> **WHAT YOU ARE ASKED TO DO**
Pictures in the entries below are excluded; copy only the lines from the one containing "Pregão Presencial para" to the one containing "Iza ogledala", both included.

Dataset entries
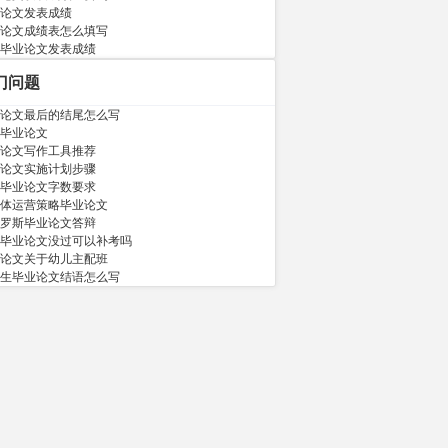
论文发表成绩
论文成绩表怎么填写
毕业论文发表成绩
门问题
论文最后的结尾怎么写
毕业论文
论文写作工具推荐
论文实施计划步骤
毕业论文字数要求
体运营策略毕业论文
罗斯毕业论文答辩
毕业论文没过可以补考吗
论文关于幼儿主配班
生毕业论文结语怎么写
* * *
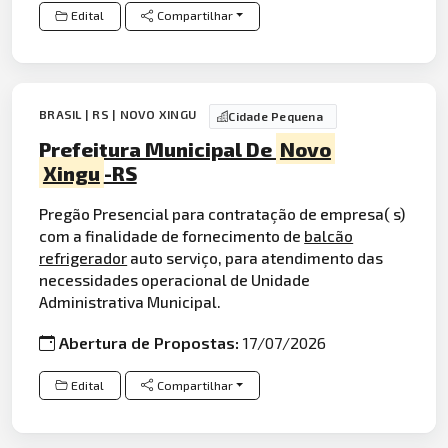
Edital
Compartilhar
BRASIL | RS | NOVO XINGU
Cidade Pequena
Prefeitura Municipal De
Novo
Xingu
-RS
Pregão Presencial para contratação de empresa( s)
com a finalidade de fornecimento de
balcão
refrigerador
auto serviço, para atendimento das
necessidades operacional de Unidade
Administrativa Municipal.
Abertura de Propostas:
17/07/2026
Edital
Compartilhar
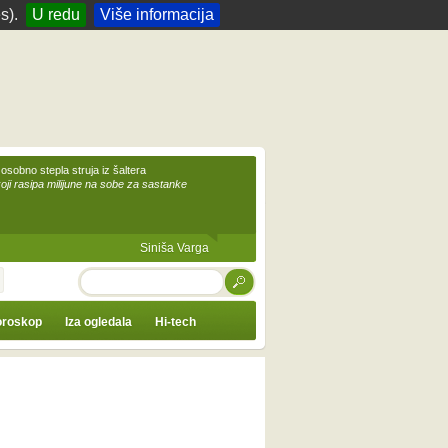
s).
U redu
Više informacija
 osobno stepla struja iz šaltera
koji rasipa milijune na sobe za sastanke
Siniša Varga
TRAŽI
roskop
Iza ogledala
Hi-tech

> **EXERCISE ANSWER**
Pregão Presencial para contratação de empresa( s)
com a finalidade de fornecimento de
balcão
refrigerador
auto serviço, para atendimento das
necessidades operacional de Unidade
Administrativa Municipal.
Abertura de Propostas:
17/07/2026
Edital
Compartilhar
s).
U redu
Više informacija
 osobno stepla struja iz šaltera
koji rasipa milijune na sobe za sastanke
Siniša Varga
TRAŽI
roskop
Iza ogledala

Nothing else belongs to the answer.